__TEKS BACAAN__
-------------------------

Perang India-Pakistan, MITI: Indonesia Harus Perkuat Pertahanan Udara - Telusur

Perang India-Pakistan, MITI: Indonesia Harus Perkuat Pertahanan Udara

Ilustrasi

telusur.co.id - Meletusnya perang India-Pakistan mensyiratkan pesan bahwa Pemerintah Indonesia harus segera merealisasikan sistem penguatan pertahanan udara nasional dengan fokus pada kemandirian teknologi dan integrasi sistem pertahanan yang bersifat hibrida. 

“Pertempuran udara pada 7 Mei 2025 dalam "Operasi Sindoor" menunjukkan dinamika kompleks antara teknologi dan strategi," kata Peneliti Masyarakat Ilmuwan dan Teknolog Indonesia (MITI) Larasmoyo Nugroho di Jakarta, Rabu (14/5/2025). 

Dia menilai, menyeb keberhasilan Pakistan menjatuhkan Rafale milik India, serta keberhasilan India menembak balik F-16 Pakistan pada Mei 2025 menunjukan bahwa pertempuran modern sangat bergantung pada keandalan dan kemampuan peralatan tempur udara.

"Pakistan mengklaim menembak jatuh lima pesawat India, termasuk tiga Rafale, satu Sukhoi Su-30, dan satu MiG-29, menggunakan jet J-10C dan rudal PL-15. Sebaliknya, India melaporkan sistem S-400 berhasil menembak jatuh satu F-16, dua JF-17, dan satu AWACS Pakistan, menunjukkan kekuatan pertahanan udara berbasis rudal. Konflik ini menggarisbawahi beberapa faktor kunci yang relevan bagi Indonesia,” kata Larasmoyo.

-------------------------

__TINDAKAN YANG DIPERLUKAN__
Menurut teks bacaan tentang perang India-Pakistan, sistem apa yang dilaporkan India berhasil menembak jatuh satu F-16, dua JF-17, dan satu AWACS Pakistan?

__DATA LATIHAN__
-------------------------

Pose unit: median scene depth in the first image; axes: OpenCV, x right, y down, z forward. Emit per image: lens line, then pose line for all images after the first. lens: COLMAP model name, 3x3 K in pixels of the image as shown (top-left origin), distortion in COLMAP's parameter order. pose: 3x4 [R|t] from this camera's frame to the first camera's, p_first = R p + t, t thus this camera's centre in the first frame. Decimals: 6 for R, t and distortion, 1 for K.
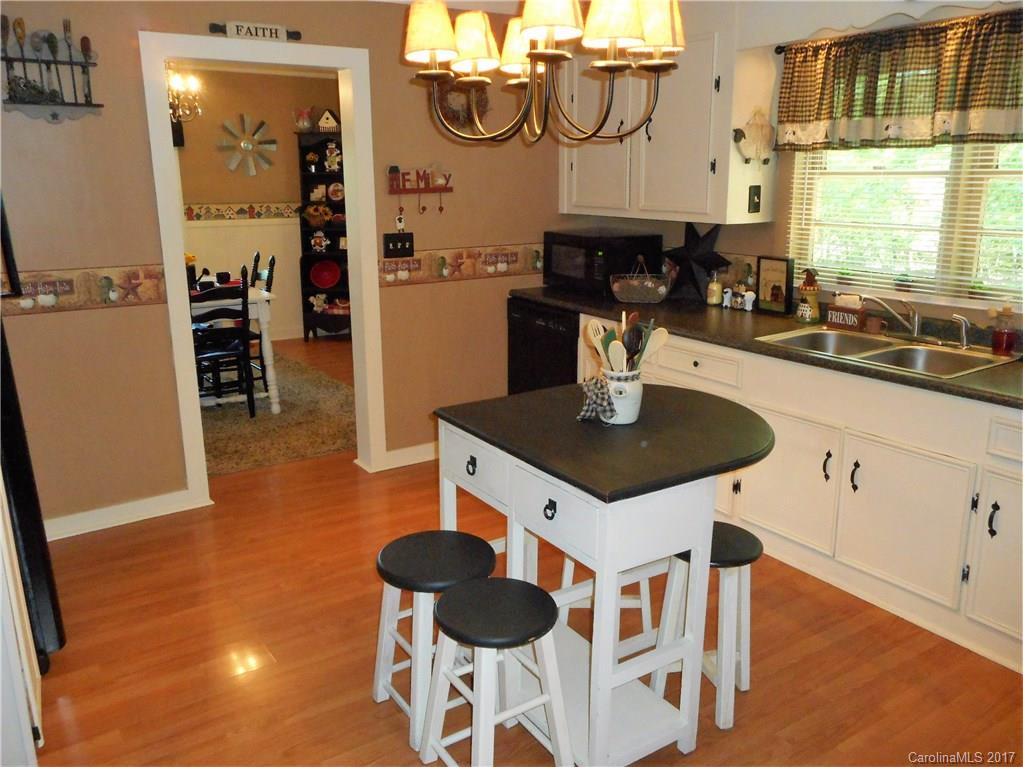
lens RADIAL K [[834.0, 0, 512.5], [0, 834.0, 392.1], [0, 0, 1]] dist [-0.035719, 0.011569]
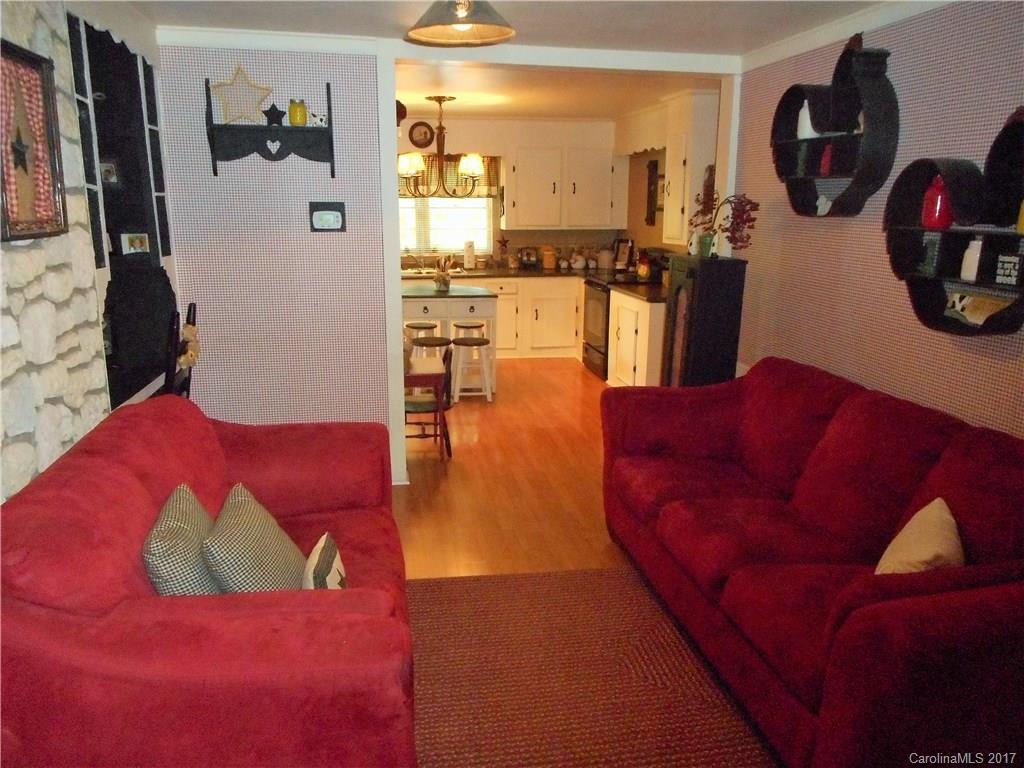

-------------------------

__HASIL LATIHAN INI__
Sistem S-400.